Children had come and gone. Many of them had died within weeks.

Just visiting, the other women used to say, little mites too weak to draw breath.

But it had been a good life, all things considered.

Father sat next to her, shaking. He was cold.

Since their house had been blown up they’d been living rough.

The young folks from the ARP had told her to go to the rest shelter, given her two coupons for tea.

When she’d asked where she was meant to spend the night, they’d looked at each other and smiled, as if she were an imbecile.

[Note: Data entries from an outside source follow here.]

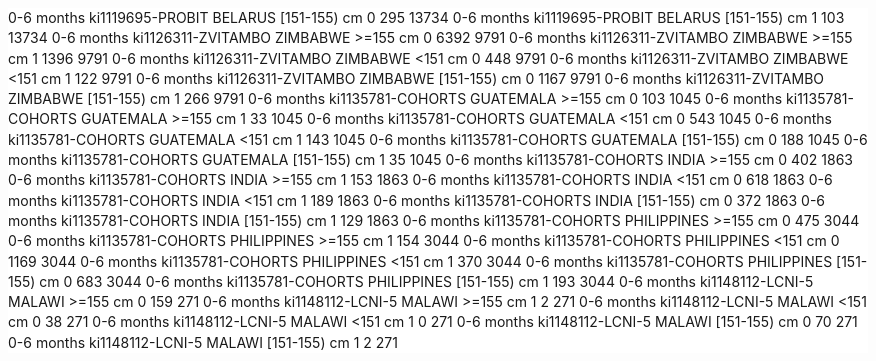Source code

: 0-6 months    ki1119695-PROBIT           BELARUS                        [151-155) cm              0      295   13734
0-6 months    ki1119695-PROBIT           BELARUS                        [151-155) cm              1      103   13734
0-6 months    ki1126311-ZVITAMBO         ZIMBABWE                       >=155 cm                  0     6392    9791
0-6 months    ki1126311-ZVITAMBO         ZIMBABWE                       >=155 cm                  1     1396    9791
0-6 months    ki1126311-ZVITAMBO         ZIMBABWE                       <151 cm                   0      448    9791
0-6 months    ki1126311-ZVITAMBO         ZIMBABWE                       <151 cm                   1      122    9791
0-6 months    ki1126311-ZVITAMBO         ZIMBABWE                       [151-155) cm              0     1167    9791
0-6 months    ki1126311-ZVITAMBO         ZIMBABWE                       [151-155) cm              1      266    9791
0-6 months    ki1135781-COHORTS          GUATEMALA                      >=155 cm                  0      103    1045
0-6 months    ki1135781-COHORTS          GUATEMALA                      >=155 cm                  1       33    1045
0-6 months    ki1135781-COHORTS          GUATEMALA                      <151 cm                   0      543    1045
0-6 months    ki1135781-COHORTS          GUATEMALA                      <151 cm                   1      143    1045
0-6 months    ki1135781-COHORTS          GUATEMALA                      [151-155) cm              0      188    1045
0-6 months    ki1135781-COHORTS          GUATEMALA                      [151-155) cm              1       35    1045
0-6 months    ki1135781-COHORTS          INDIA                          >=155 cm                  0      402    1863
0-6 months    ki1135781-COHORTS          INDIA                          >=155 cm                  1      153    1863
0-6 months    ki1135781-COHORTS          INDIA                          <151 cm                   0      618    1863
0-6 months    ki1135781-COHORTS          INDIA                          <151 cm                   1      189    1863
0-6 months    ki1135781-COHORTS          INDIA                          [151-155) cm              0      372    1863
0-6 months    ki1135781-COHORTS          INDIA                          [151-155) cm              1      129    1863
0-6 months    ki1135781-COHORTS          PHILIPPINES                    >=155 cm                  0      475    3044
0-6 months    ki1135781-COHORTS          PHILIPPINES                    >=155 cm                  1      154    3044
0-6 months    ki1135781-COHORTS          PHILIPPINES                    <151 cm                   0     1169    3044
0-6 months    ki1135781-COHORTS          PHILIPPINES                    <151 cm                   1      370    3044
0-6 months    ki1135781-COHORTS          PHILIPPINES                    [151-155) cm              0      683    3044
0-6 months    ki1135781-COHORTS          PHILIPPINES                    [151-155) cm              1      193    3044
0-6 months    ki1148112-LCNI-5           MALAWI                         >=155 cm                  0      159     271
0-6 months    ki1148112-LCNI-5           MALAWI                         >=155 cm                  1        2     271
0-6 months    ki1148112-LCNI-5           MALAWI                         <151 cm                   0       38     271
0-6 months    ki1148112-LCNI-5           MALAWI                         <151 cm                   1        0     271
0-6 months    ki1148112-LCNI-5           MALAWI                         [151-155) cm              0       70     271
0-6 months    ki1148112-LCNI-5           MALAWI                         [151-155) cm              1        2     271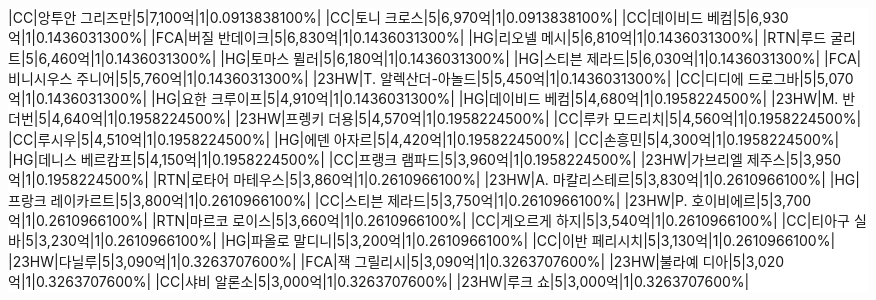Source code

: |CC|앙투안 그리즈만|5|7,100억|1|0.0913838100%|
|CC|토니 크로스|5|6,970억|1|0.0913838100%|
|CC|데이비드 베컴|5|6,930억|1|0.1436031300%|
|FCA|버질 반데이크|5|6,830억|1|0.1436031300%|
|HG|리오넬 메시|5|6,810억|1|0.1436031300%|
|RTN|루드 굴리트|5|6,460억|1|0.1436031300%|
|HG|토마스 뮐러|5|6,180억|1|0.1436031300%|
|HG|스티븐 제라드|5|6,030억|1|0.1436031300%|
|FCA|비니시우스 주니어|5|5,760억|1|0.1436031300%|
|23HW|T. 알렉산더-아놀드|5|5,450억|1|0.1436031300%|
|CC|디디에 드로그바|5|5,070억|1|0.1436031300%|
|HG|요한 크루이프|5|4,910억|1|0.1436031300%|
|HG|데이비드 베컴|5|4,680억|1|0.1958224500%|
|23HW|M. 반더번|5|4,640억|1|0.1958224500%|
|23HW|프렝키 더용|5|4,570억|1|0.1958224500%|
|CC|루카 모드리치|5|4,560억|1|0.1958224500%|
|CC|루시우|5|4,510억|1|0.1958224500%|
|HG|에덴 아자르|5|4,420억|1|0.1958224500%|
|CC|손흥민|5|4,300억|1|0.1958224500%|
|HG|데니스 베르캄프|5|4,150억|1|0.1958224500%|
|CC|프랭크 램파드|5|3,960억|1|0.1958224500%|
|23HW|가브리엘 제주스|5|3,950억|1|0.1958224500%|
|RTN|로타어 마테우스|5|3,860억|1|0.2610966100%|
|23HW|A. 마칼리스테르|5|3,830억|1|0.2610966100%|
|HG|프랑크 레이카르트|5|3,800억|1|0.2610966100%|
|CC|스티븐 제라드|5|3,750억|1|0.2610966100%|
|23HW|P. 호이비에르|5|3,700억|1|0.2610966100%|
|RTN|마르코 로이스|5|3,660억|1|0.2610966100%|
|CC|게오르게 하지|5|3,540억|1|0.2610966100%|
|CC|티아구 실바|5|3,230억|1|0.2610966100%|
|HG|파올로 말디니|5|3,200억|1|0.2610966100%|
|CC|이반 페리시치|5|3,130억|1|0.2610966100%|
|23HW|다닐루|5|3,090억|1|0.3263707600%|
|FCA|잭 그릴리시|5|3,090억|1|0.3263707600%|
|23HW|불라예 디아|5|3,020억|1|0.3263707600%|
|CC|샤비 알론소|5|3,000억|1|0.3263707600%|
|23HW|루크 쇼|5|3,000억|1|0.3263707600%|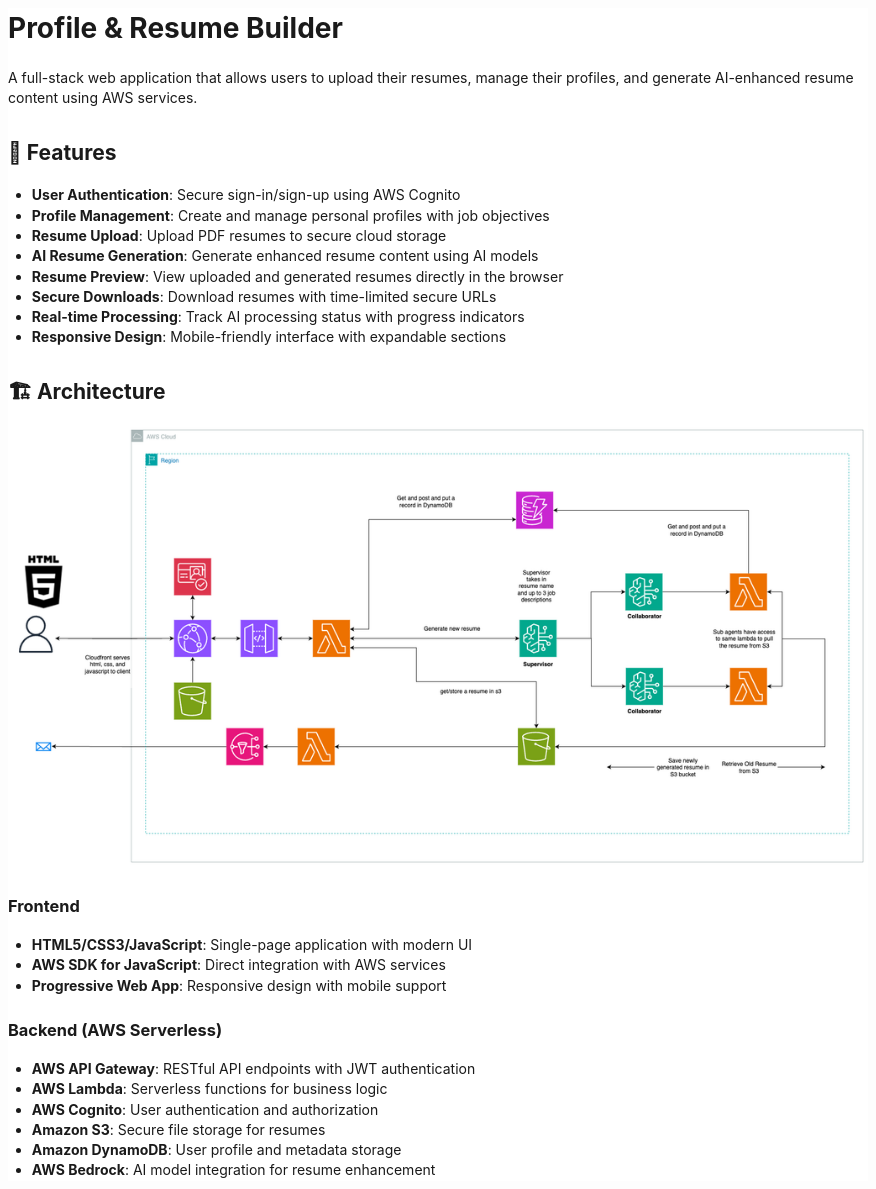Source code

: # Profile & Resume Builder

A full-stack web application that allows users to upload their resumes, manage their profiles, and generate AI-enhanced resume content using AWS services.

## 🚀 Features

- **User Authentication**: Secure sign-in/sign-up using AWS Cognito
- **Profile Management**: Create and manage personal profiles with job objectives
- **Resume Upload**: Upload PDF resumes to secure cloud storage
- **AI Resume Generation**: Generate enhanced resume content using AI models
- **Resume Preview**: View uploaded and generated resumes directly in the browser
- **Secure Downloads**: Download resumes with time-limited secure URLs
- **Real-time Processing**: Track AI processing status with progress indicators
- **Responsive Design**: Mobile-friendly interface with expandable sections

## 🏗️ Architecture
![Architecture Diagram](images/architecture.png)

### Frontend
- **HTML5/CSS3/JavaScript**: Single-page application with modern UI
- **AWS SDK for JavaScript**: Direct integration with AWS services
- **Progressive Web App**: Responsive design with mobile support

### Backend (AWS Serverless)
- **AWS API Gateway**: RESTful API endpoints with JWT authentication
- **AWS Lambda**: Serverless functions for business logic
- **AWS Cognito**: User authentication and authorization
- **Amazon S3**: Secure file storage for resumes
- **Amazon DynamoDB**: User profile and metadata storage
- **AWS Bedrock**: AI model integration for resume enhancement
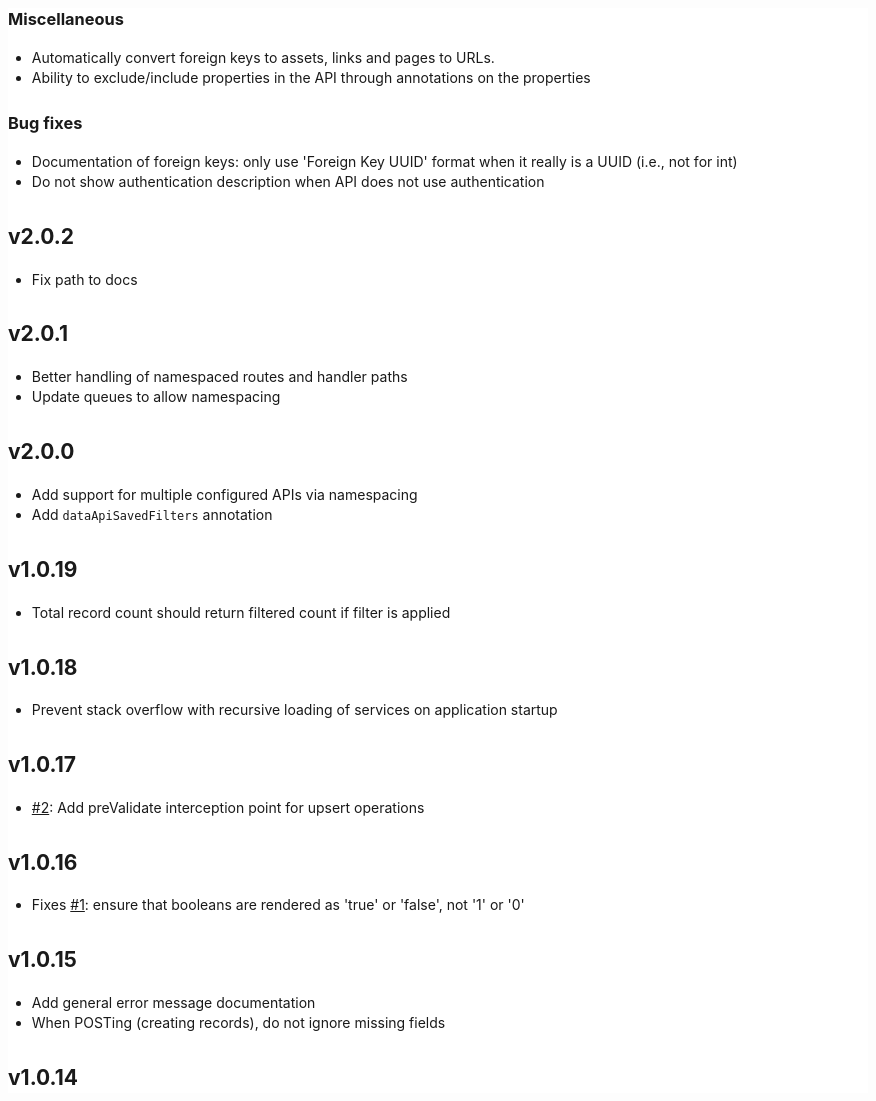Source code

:### Miscellaneous

* Automatically convert foreign keys to assets, links and pages to URLs.
* Ability to exclude/include properties in the API through annotations on the properties

### Bug fixes

* Documentation of foreign keys: only use 'Foreign Key UUID' format when it really is a UUID (i.e., not for int)
* Do not show authentication description when API does not use authentication


## v2.0.2

* Fix path to docs

## v2.0.1

* Better handling of namespaced routes and handler paths
* Update queues to allow namespacing

## v2.0.0

* Add support for multiple configured APIs via namespacing
* Add `dataApiSavedFilters` annotation

## v1.0.19

* Total record count should return filtered count if filter is applied

## v1.0.18

* Prevent stack overflow with recursive loading of services on application startup

## v1.0.17

* [#2](https://github.com/pixl8/preside-ext-data-api/issues/2): Add preValidate interception point for upsert operations

## v1.0.16

* Fixes [#1](https://github.com/pixl8/preside-ext-data-api/issues/1): ensure that booleans are rendered as 'true' or 'false', not '1' or '0'

## v1.0.15

* Add general error message documentation
* When POSTing (creating records), do not ignore missing fields

## v1.0.14
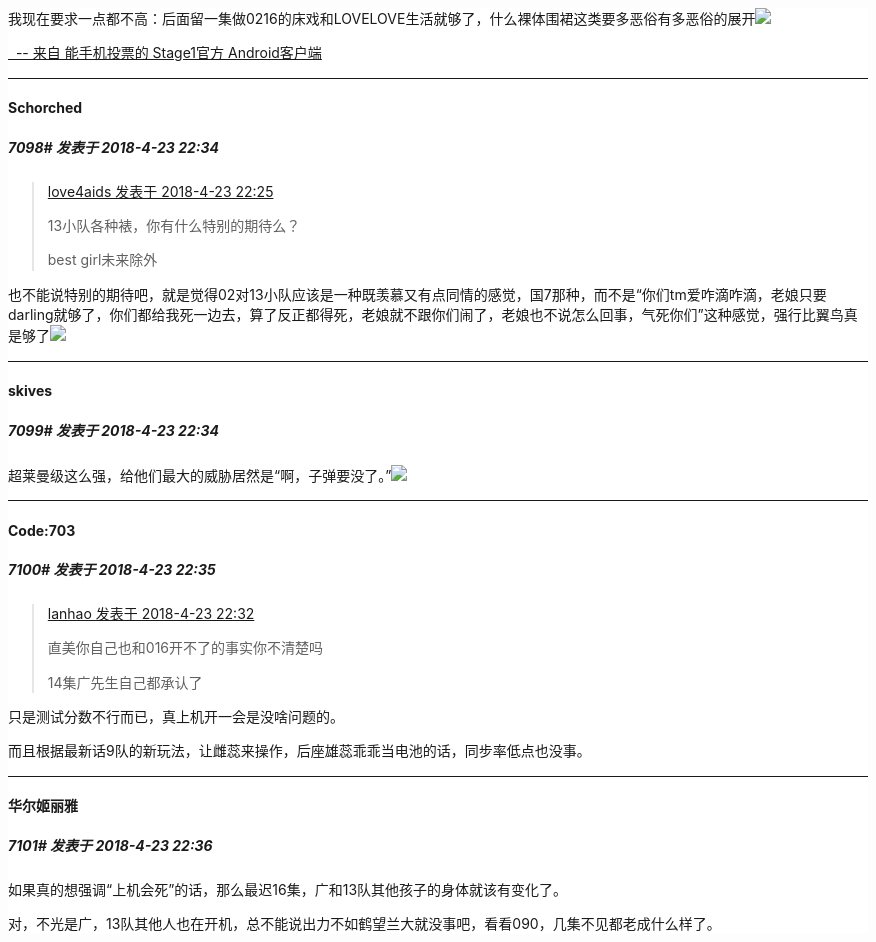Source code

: 
我现在要求一点都不高：后面留一集做0216的床戏和LOVELOVE生活就够了，什么裸体围裙这类要多恶俗有多恶俗的展开<img src="https://static.saraba1st.com/image/smiley/face2017/009.gif" referrerpolicy="no-referrer">

[  -- 来自 能手机投票的 Stage1官方 Android客户端](https://www.coolapk.com/apk/140634)


*****

####  Schorched  
##### 7098#       发表于 2018-4-23 22:34


<blockquote><a href="httphttps://bbs.saraba1st.com/2b/forum.php?mod=redirect&amp;goto=findpost&amp;pid=39349123&amp;ptid=1636434" target="_blank">love4aids 发表于 2018-4-23 22:25</a>

13小队各种裱，你有什么特别的期待么？


best girl未来除外</blockquote>
也不能说特别的期待吧，就是觉得02对13小队应该是一种既羡慕又有点同情的感觉，国7那种，而不是“你们tm爱咋滴咋滴，老娘只要darling就够了，你们都给我死一边去，算了反正都得死，老娘就不跟你们闹了，老娘也不说怎么回事，气死你们”这种感觉，强行比翼鸟真是够了<img src="https://static.saraba1st.com/image/smiley/face2017/068.png" referrerpolicy="no-referrer">


*****

####  skives  
##### 7099#       发表于 2018-4-23 22:34


超莱曼级这么强，给他们最大的威胁居然是“啊，子弹要没了。”<img src="https://static.saraba1st.com/image/smiley/face2017/125.png" referrerpolicy="no-referrer">


*****

####  Code:703  
##### 7100#       发表于 2018-4-23 22:35


<blockquote><a href="httphttps://bbs.saraba1st.com/2b/forum.php?mod=redirect&amp;goto=findpost&amp;pid=39349203&amp;ptid=1636434" target="_blank">lanhao 发表于 2018-4-23 22:32</a>

直美你自己也和016开不了的事实你不清楚吗 

14集广先生自己都承认了</blockquote>
只是测试分数不行而已，真上机开一会是没啥问题的。


而且根据最新话9队的新玩法，让雌蕊来操作，后座雄蕊乖乖当电池的话，同步率低点也没事。


*****

####  华尔姬丽雅  
##### 7101#       发表于 2018-4-23 22:36


如果真的想强调“上机会死”的话，那么最迟16集，广和13队其他孩子的身体就该有变化了。

对，不光是广，13队其他人也在开机，总不能说出力不如鹤望兰大就没事吧，看看090，几集不见都老成什么样了。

Stay put, they’d said. Someone will know what to do.

Not their fault. They were doing their best. Helped her get Father safe. Made sure the gas was turned off. Then they’d rabbited. Plenty more piles of rubble to dig through. Coupons to give out.

She’d done the best she could, found a bombed-out warehouse with a bit of roof left. But it wasn’t enough. No place for a fire. No place to keep anything that the rats wouldn’t get at.

She clutched her gas mask. The papers had been very clear.

Any day now, the Germans would gas the city.

Millions would die. Annie wasn’t scared of dying.

She didn’t think there’d be an afterlife.

She wasn’t stupid. Not like she’d be in heaven, reunited with her babies.

It would be like going to sleep. Sometimes she thought she could do with a long sleep.

But she couldn’t die yet, not while Father needed her.

He’d been fading for a long time. If she was honest, he’d been gone for a long time.

The man who’d hefted crates twice his size, who’d taken her up West to the pictures the day he’d proposed to her, who’d carried her over the threshold of their tenement flat, promising to look after her as long as they lived.

If he was still in there, she hadn’t seen him for a couple of years.

Now he was like one of her babies, needing feeding, and changing.

She’d hated him at first, for leaving her.

But she couldn’t hate him any more. Not his fault, she told herself, when it got so bad she had to step outside and grit her teeth and give out a silent scream.

A cloud of yellow smoke rose out of a distant warehouse.

She’d seen the bomb come down. Watched the flames consume the roof of the building.

An odd sight, seeing a wall come down that had been her horizon for half her life.

Now the smoke was drifting towards her. She could already taste it, making her cough.

Gas.

‘Got your mask, Father?’ she asked. She knew he wouldn’t respond, but it was her habit. Give him the chance to redeem himself. Show he’d been hiding in there all along.

He coughed, and looked at her. His eyes were streaming, the gas already swirling around him.

She put the mask on his face but he pushed it away.

‘Don’t want it,’ he said.

She held it to his face, struggling with the leather straps. He pushed again, hurting her. Still a trace of his old strength.

‘I said no!’ he yelled, giving her the back of his hand as anger flashed across his face. All traces of her husband gone.

She recoiled, and he saw then what he’d done. His face screwed up, the tears arriving in an instant.

She tried once more, raising the mask to his face, but he shook his head.

She held him to her chest. Comforting him. Hating herself for the anger she’d felt as he’d pushed her away. Not his fault.

Not his fault.

The gas was getting in her chest.

She threw the mask away, the glass eyepieces smashing as it landed on the rubble.

‘Come here,’ she said, holding him. Doing her best to comfort him.

She felt him pull away, but she held tight. Kept his face pushed into her chest. Taking care of him this one last time, before they both went to sleep.

He struggled harder, but the fight was gone out of him. She was coughing now, the gas working its way into her lungs. She hoped it wouldn’t hurt too much.

Eventually, he stopped struggling, and she held him more, the way she’d held her babies when their short visits had come to an end. She closed her eyes and let the tears come.